■ DESCRIPTION OF THE TASK:
Each line below needs to be returned exactly. Skip any picture.

--------

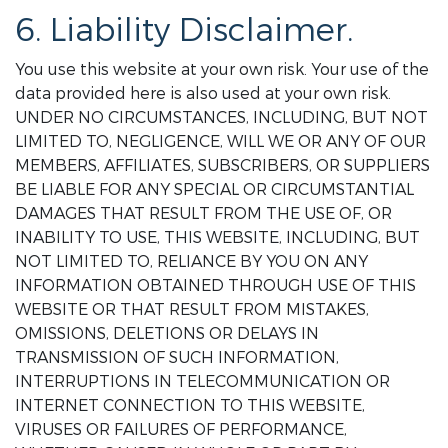
6. Liability Disclaimer.
You use this website at your own risk. Your use of the
data provided here is also used at your own risk.
UNDER NO CIRCUMSTANCES, INCLUDING, BUT NOT
LIMITED TO, NEGLIGENCE, WILL WE OR ANY OF OUR
MEMBERS, AFFILIATES, SUBSCRIBERS, OR SUPPLIERS
BE LIABLE FOR ANY SPECIAL OR CIRCUMSTANTIAL
DAMAGES THAT RESULT FROM THE USE OF, OR
INABILITY TO USE, THIS WEBSITE, INCLUDING, BUT
NOT LIMITED TO, RELIANCE BY YOU ON ANY
INFORMATION OBTAINED THROUGH USE OF THIS
WEBSITE OR THAT RESULT FROM MISTAKES,
OMISSIONS, DELETIONS OR DELAYS IN
TRANSMISSION OF SUCH INFORMATION,
INTERRUPTIONS IN TELECOMMUNICATION OR
INTERNET CONNECTION TO THIS WEBSITE,
VIRUSES OR FAILURES OF PERFORMANCE,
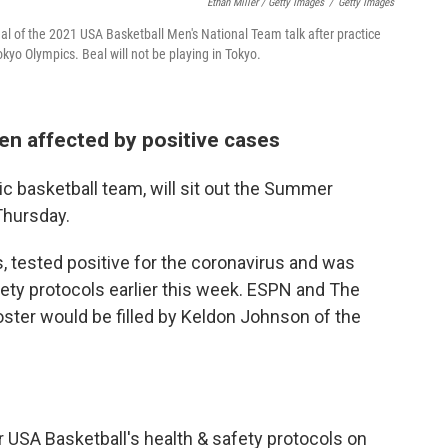
Ethan Miller / Getty Images
/
Getty Images
al of the 2021 USA Basketball Men's National Team talk after practice
kyo Olympics. Beal will not be playing in Tokyo.
en affected by positive cases
ic basketball team, will sit out the Summer
Thursday.
s, tested positive for the coronavirus and was
ety protocols earlier this week. ESPN and The
roster would be filled by Keldon Johnson of the
 USA Basketball's health & safety protocols on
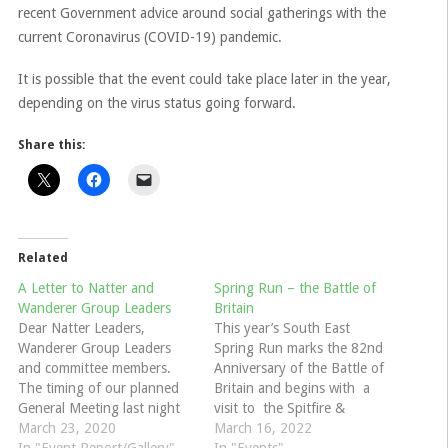
recent Government advice around social gatherings with the
current Coronavirus (COVID-19) pandemic.
It is possible that the event could take place later in the year,
depending on the virus status going forward.
Share this:
Related
A Letter to Natter and
Spring Run – the Battle of
Wanderer Group Leaders
Britain
Dear Natter Leaders,
This year’s South East
Wanderer Group Leaders
Spring Run marks the 82nd
and committee members.
Anniversary of the Battle of
The timing of our planned
Britain and begins with a
General Meeting last night
visit to the Spitfire &
(16th March) was
March 23, 2020
Hurricane Memorial Museum
March 16, 2022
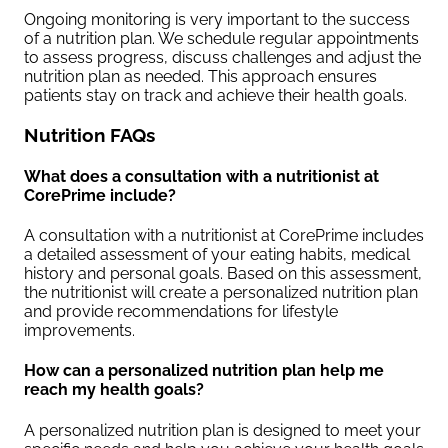
Ongoing monitoring is very important to the success
of a nutrition plan. We schedule regular appointments
to assess progress, discuss challenges and adjust the
nutrition plan as needed. This approach ensures
patients stay on track and achieve their health goals.
Nutrition FAQs
What does a consultation with a nutritionist at
CorePrime include?
A consultation with a nutritionist at CorePrime includes
a detailed assessment of your eating habits, medical
history and personal goals. Based on this assessment,
the nutritionist will create a personalized nutrition plan
and provide recommendations for lifestyle
improvements.
How can a personalized nutrition plan help me
reach my health goals?
A personalized nutrition plan is designed to meet your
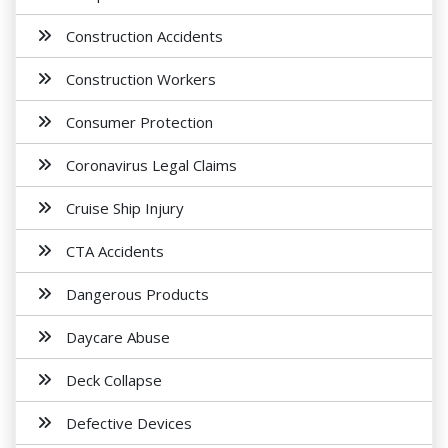
Construction Accidents
Construction Workers
Consumer Protection
Coronavirus Legal Claims
Cruise Ship Injury
CTA Accidents
Dangerous Products
Daycare Abuse
Deck Collapse
Defective Devices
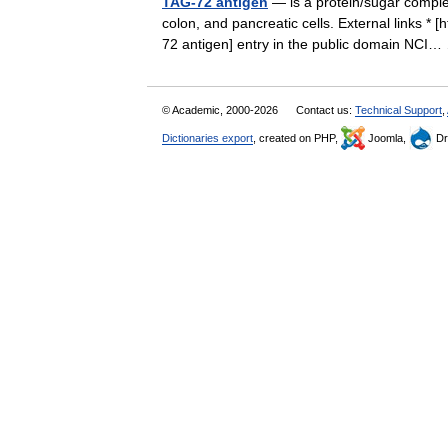
TAG-72 antigen
— is a protein/sugar complex
colon, and pancreatic cells. External links 
72 antigen] entry in the public domain NC
© Academic, 2000-2026
Contact us:
Technical Support
,
Dictionaries export
, created on PHP,
Joomla,
Dr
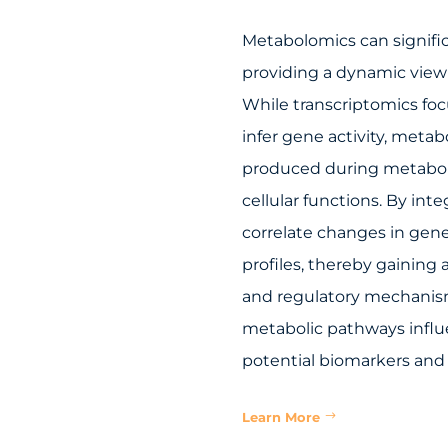
Metabolomics can signifi
providing a dynamic view 
While transcriptomics foc
infer gene activity, met
produced during metaboli
cellular functions. By in
correlate changes in gene
profiles, thereby gaining
and regulatory mechanisms
metabolic pathways influ
potential biomarkers and 
Learn More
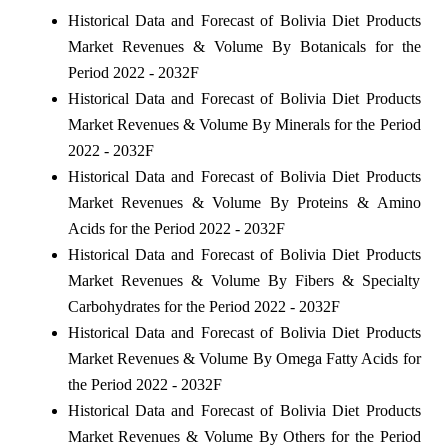
Historical Data and Forecast of Bolivia Diet Products
Market Revenues & Volume By Botanicals for the
Period 2022 - 2032F
Historical Data and Forecast of Bolivia Diet Products
Market Revenues & Volume By Minerals for the Period
2022 - 2032F
Historical Data and Forecast of Bolivia Diet Products
Market Revenues & Volume By Proteins & Amino
Acids for the Period 2022 - 2032F
Historical Data and Forecast of Bolivia Diet Products
Market Revenues & Volume By Fibers & Specialty
Carbohydrates for the Period 2022 - 2032F
Historical Data and Forecast of Bolivia Diet Products
Market Revenues & Volume By Omega Fatty Acids for
the Period 2022 - 2032F
Historical Data and Forecast of Bolivia Diet Products
Market Revenues & Volume By Others for the Period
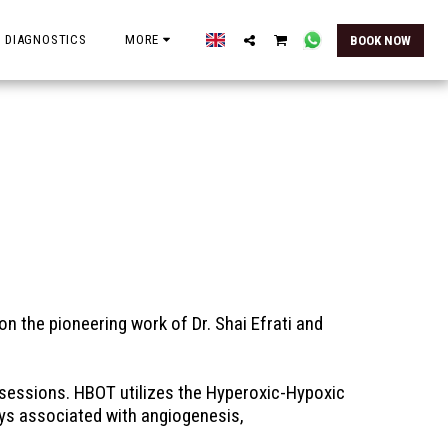
 DIAGNOSTICS
MORE
BOOK NOW
n the pioneering work of Dr. Shai Efrati and 
sessions. HBOT utilizes the Hyperoxic-Hypoxic 
ys associated with angiogenesis, 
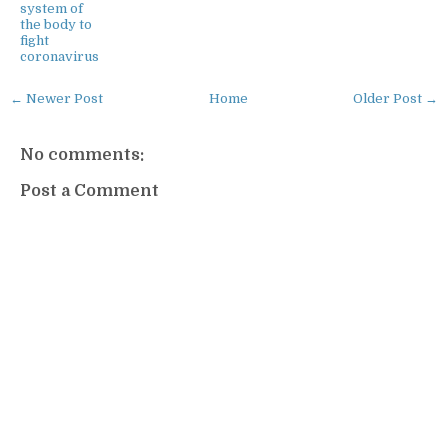
system of
the body to
fight
coronavirus
← Newer Post
Home
Older Post →
No comments:
Post a Comment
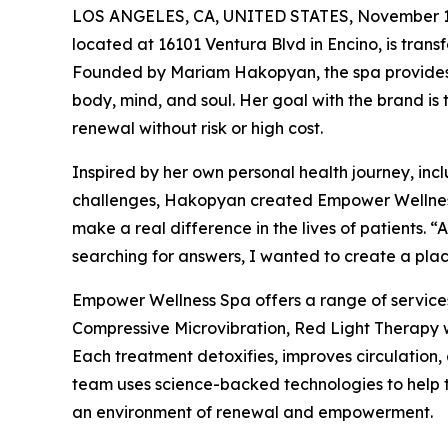
LOS ANGELES, CA, UNITED STATES, November 1
located at 16101 Ventura Blvd in Encino, is transf
Founded by Mariam Hakopyan, the spa provides 
body, mind, and soul. Her goal with the brand is
renewal without risk or high cost.
Inspired by her own personal health journey, in
challenges, Hakopyan created Empower Wellness S
make a real difference in the lives of patients. 
searching for answers, I wanted to create a place
Empower Wellness Spa offers a range of servic
Compressive Microvibration, Red Light Therapy 
Each treatment detoxifies, improves circulation,
team uses science-backed technologies to help th
an environment of renewal and empowerment.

--------

■ WRITTEN ANSWER:
6. Liability Disclaimer.
You use this website at your own risk. Your use of the
data provided here is also used at your own risk.
UNDER NO CIRCUMSTANCES, INCLUDING, BUT NOT
LIMITED TO, NEGLIGENCE, WILL WE OR ANY OF OUR
MEMBERS, AFFILIATES, SUBSCRIBERS, OR SUPPLIERS
BE LIABLE FOR ANY SPECIAL OR CIRCUMSTANTIAL
DAMAGES THAT RESULT FROM THE USE OF, OR
INABILITY TO USE, THIS WEBSITE, INCLUDING, BUT
NOT LIMITED TO, RELIANCE BY YOU ON ANY
INFORMATION OBTAINED THROUGH USE OF THIS
WEBSITE OR THAT RESULT FROM MISTAKES,
OMISSIONS, DELETIONS OR DELAYS IN
TRANSMISSION OF SUCH INFORMATION,
INTERRUPTIONS IN TELECOMMUNICATION OR
INTERNET CONNECTION TO THIS WEBSITE,
VIRUSES OR FAILURES OF PERFORMANCE,
Ethan Miller / Getty Images
/
Getty Images
al of the 2021 USA Basketball Men's National Team talk after practice
kyo Olympics. Beal will not be playing in Tokyo.
en affected by positive cases
ic basketball team, will sit out the Summer
Thursday.
s, tested positive for the coronavirus and was
ety protocols earlier this week. ESPN and The
roster would be filled by Keldon Johnson of the
 USA Basketball's health & safety protocols on
recent Government advice around social gatherings with the
current Coronavirus (COVID-19) pandemic.
It is possible that the event could take place later in the year,
depending on the virus status going forward.
Share this:
Related
A Letter to Natter and
Spring Run – the Battle of
Wanderer Group Leaders
Britain
Dear Natter Leaders,
This year’s South East
Wanderer Group Leaders
Spring Run marks the 82nd
and committee members.
Anniversary of the Battle of
The timing of our planned
Britain and begins with a
General Meeting last night
visit to the Spitfire &
(16th March) was
March 23, 2020
Hurricane Memorial Museum
March 16, 2022
Ongoing monitoring is very important to the success
of a nutrition plan. We schedule regular appointments
to assess progress, discuss challenges and adjust the
nutrition plan as needed. This approach ensures
patients stay on track and achieve their health goals.
Nutrition FAQs
What does a consultation with a nutritionist at
CorePrime include?
A consultation with a nutritionist at CorePrime includes
a detailed assessment of your eating habits, medical
history and personal goals. Based on this assessment,
the nutritionist will create a personalized nutrition plan
and provide recommendations for lifestyle
improvements.
How can a personalized nutrition plan help me
reach my health goals?
A personalized nutrition plan is designed to meet your
Construction Accidents
Construction Workers
Consumer Protection
Coronavirus Legal Claims
Cruise Ship Injury
CTA Accidents
Dangerous Products
Daycare Abuse
Deck Collapse
Defective Devices
TAG-72 antigen
— is a protein/sugar complex
colon, and pancreatic cells. External links 
72 antigen] entry in the public domain NC
© Academic, 2000-2026
Contact us:
Technical Support
,
Dictionaries export
, created on PHP,
Joomla,
Dr
Metabolomics can signifi
providing a dynamic view 
While transcriptomics foc
infer gene activity, met
produced during metaboli
cellular functions. By in
correlate changes in gene
profiles, thereby gaining
and regulatory mechanisms
metabolic pathways influ
potential biomarkers and 
Learn More
Historical Data and Forecast of Bolivia Diet Products
Market Revenues & Volume By Botanicals for the
Period 2022 - 2032F
Historical Data and Forecast of Bolivia Diet Products
Market Revenues & Volume By Minerals for the Period
2022 - 2032F
Historical Data and Forecast of Bolivia Diet Products
Market Revenues & Volume By Proteins & Amino
Acids for the Period 2022 - 2032F
Historical Data and Forecast of Bolivia Diet Products
Market Revenues & Volume By Fibers & Specialty
Carbohydrates for the Period 2022 - 2032F
Historical Data and Forecast of Bolivia Diet Products
Market Revenues & Volume By Omega Fatty Acids for
the Period 2022 - 2032F
Historical Data and Forecast of Bolivia Diet Products
Market Revenues & Volume By Others for the Period
 DIAGNOSTICS
MORE
BOOK NOW
n the pioneering work of Dr. Shai Efrati and 
sessions. HBOT utilizes the Hyperoxic-Hypoxic 
ys associated with angiogenesis, 
system of
the body to
fight
coronavirus
← Newer Post
Home
Older Post →
No comments:
Post a Comment
LOS ANGELES, CA, UNITED STATES, November 1
located at 16101 Ventura Blvd in Encino, is transf
Founded by Mariam Hakopyan, the spa provides 
body, mind, and soul. Her goal with the brand is
renewal without risk or high cost.
Inspired by her own personal health journey, in
challenges, Hakopyan created Empower Wellness S
make a real difference in the lives of patients. 
searching for answers, I wanted to create a place
Empower Wellness Spa offers a range of servic
Compressive Microvibration, Red Light Therapy 
Each treatment detoxifies, improves circulation,
team uses science-backed technologies to help th
an environment of renewal and empowerment.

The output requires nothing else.